Gregory Worrell, MD, PhD is the William L. McKnight 3M Professor of Neuroscience at Mayo Clinic. His research is focused on the application of neurophysiology, engineering, and devices for epilepsy and is closely aligned with his clinical epilepsy practice. His team is developing next-generation devices designed to integrate brain sensing, electrical stimulation, and distributed computing for seizure forecasting and adaptive therapy to prevent seizures and epilepsy related co-morbidities.
Sankar Alagapan is a research faculty member in the School of Electrical and Computer Engineering at the Georgia Institute of Technology, where he co-directs the Structured Information for Precision Neuroengineering Lab (SIPLab). He earned his Ph.D. in Biomedical Engineering from the University of Florida and completed postdoctoral training in Human Neuroscience at both UNC Chapel Hill and Georgia Tech.
His research focuses on advancing clinical neuroengineering by integrating brain stimulation and data science, with a particular emphasis on understanding brain dynamics in neurological and psychiatric disorders. His current projects include exploring neural dynamics and brain-body interactions during effort-based decision-making under physiologically demanding conditions, as well as improving the scalability of subcallosal cingulate deep brain stimulation (DBS) for treatment-resistant depression.
Rachel June Smith is an Assistant Professor in the Electrical and Computer Engineering Department at the University of Alabama at Birmingham.
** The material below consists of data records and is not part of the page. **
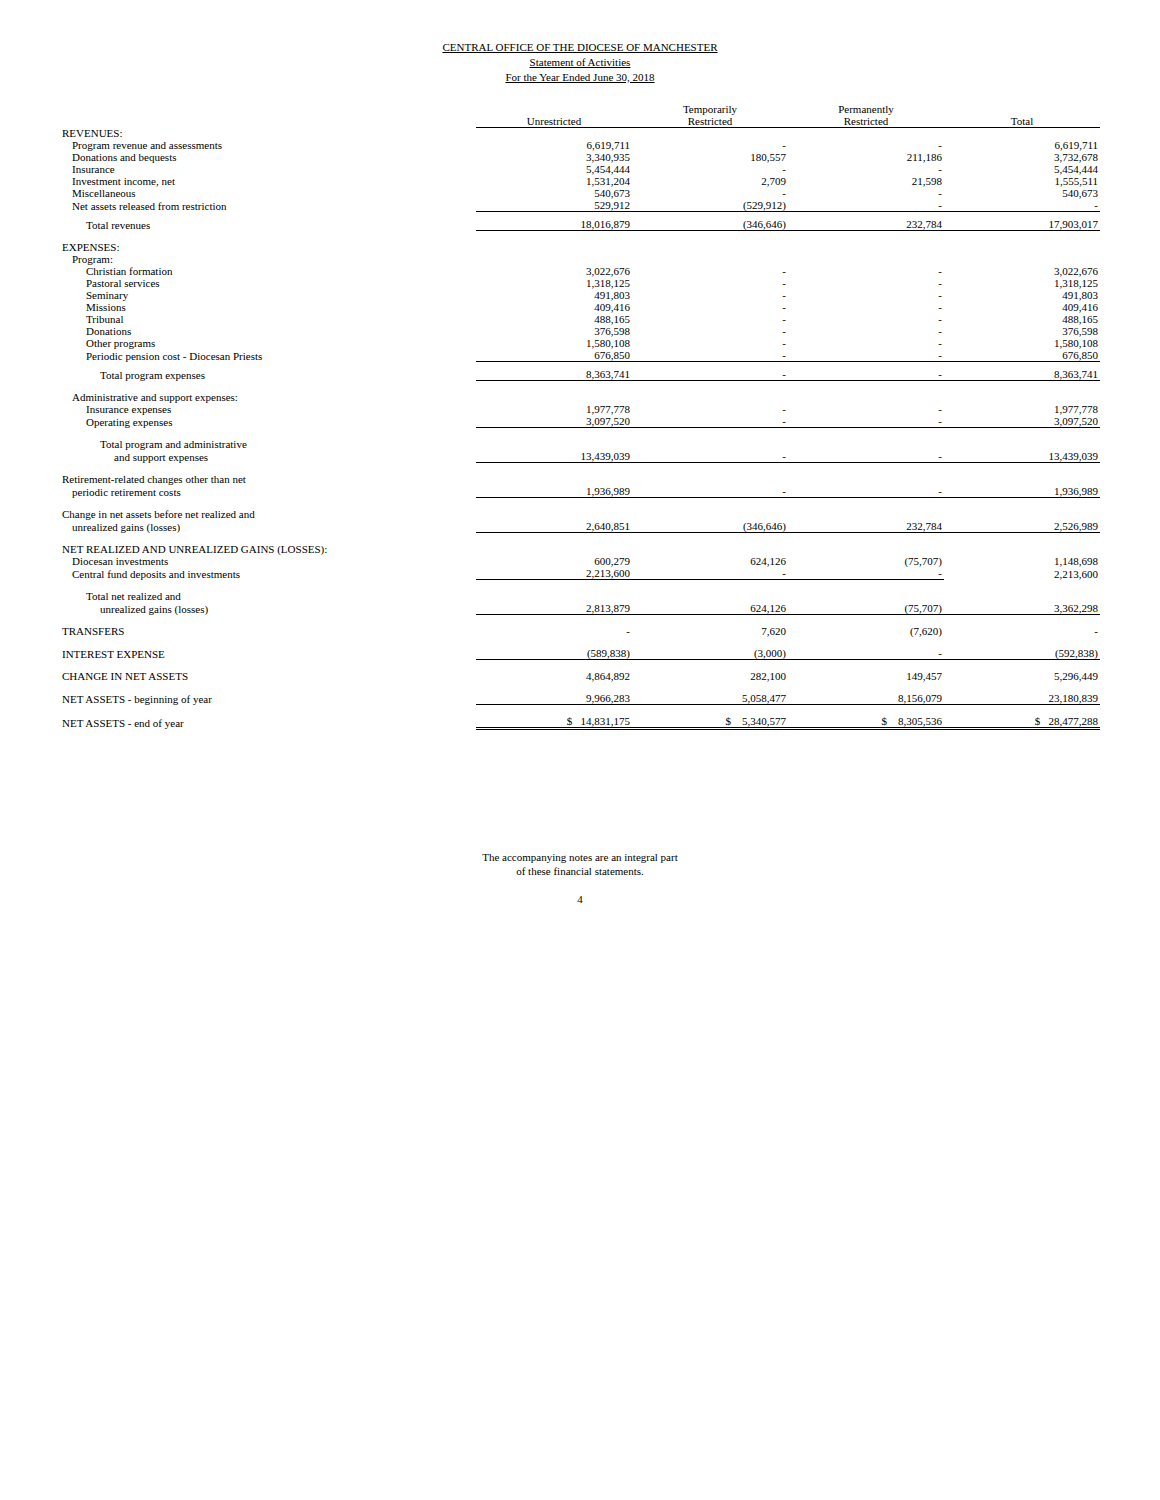CENTRAL OFFICE OF THE DIOCESE OF MANCHESTER
Statement of Activities
For the Year Ended June 30, 2018
| | | Temporarily | Permanently | |
| | Unrestricted | Restricted | Restricted | Total |
| REVENUES: | | | | |
| Program revenue and assessments | 6,619,711 | - | - | 6,619,711 |
| Donations and bequests | 3,340,935 | 180,557 | 211,186 | 3,732,678 |
| Insurance | 5,454,444 | - | - | 5,454,444 |
| Investment income, net | 1,531,204 | 2,709 | 21,598 | 1,555,511 |
| Miscellaneous | 540,673 | - | - | 540,673 |
| Net assets released from restriction | 529,912 | (529,912) | - | - |
| Total revenues | 18,016,879 | (346,646) | 232,784 | 17,903,017 |
| EXPENSES: | | | | |
| Program: | | | | |
| Christian formation | 3,022,676 | - | - | 3,022,676 |
| Pastoral services | 1,318,125 | - | - | 1,318,125 |
| Seminary | 491,803 | - | - | 491,803 |
| Missions | 409,416 | - | - | 409,416 |
| Tribunal | 488,165 | - | - | 488,165 |
| Donations | 376,598 | - | - | 376,598 |
| Other programs | 1,580,108 | - | - | 1,580,108 |
| Periodic pension cost - Diocesan Priests | 676,850 | - | - | 676,850 |
| Total program expenses | 8,363,741 | - | - | 8,363,741 |
| Administrative and support expenses: | | | | |
| Insurance expenses | 1,977,778 | - | - | 1,977,778 |
| Operating expenses | 3,097,520 | - | - | 3,097,520 |
| Total program and administrative | | | | |
| and support expenses | 13,439,039 | - | - | 13,439,039 |
| Retirement-related changes other than net | | | | |
| periodic retirement costs | 1,936,989 | - | - | 1,936,989 |
| Change in net assets before net realized and | | | | |
| unrealized gains (losses) | 2,640,851 | (346,646) | 232,784 | 2,526,989 |
| NET REALIZED AND UNREALIZED GAINS (LOSSES): | | | | |
| Diocesan investments | 600,279 | 624,126 | (75,707) | 1,148,698 |
| Central fund deposits and investments | 2,213,600 | - | - | 2,213,600 |
| Total net realized and | | | | |
| unrealized gains (losses) | 2,813,879 | 624,126 | (75,707) | 3,362,298 |
| TRANSFERS | - | 7,620 | (7,620) | - |
| INTEREST EXPENSE | (589,838) | (3,000) | - | (592,838) |
| CHANGE IN NET ASSETS | 4,864,892 | 282,100 | 149,457 | 5,296,449 |
| NET ASSETS - beginning of year | 9,966,283 | 5,058,477 | 8,156,079 | 23,180,839 |
| NET ASSETS - end of year | $ 14,831,175 | $ 5,340,577 | $ 8,305,536 | $ 28,477,288 |
The accompanying notes are an integral part
of these financial statements.
4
She received her B.S. in Biomedical Engineering from the University of Tennessee, Knoxville, in 2014 and her M.S. and Ph.D. from the University of California Irvine in Biomedical Engineering in 2019. Her work has focused on the treatment of focal epilepsy where she uses dynamical systems and control theory techniques to localize the onset of seizures in the epileptic brain and investigates how electrical stimulation may be used to improve therapeutic outcomes. Rachel has been recently funded by the American Epilepsy Society, the CURE Epilepsy Foundation, Oak Ridge Associated Universities, and the Brain & Behavior Research Foundation for her work.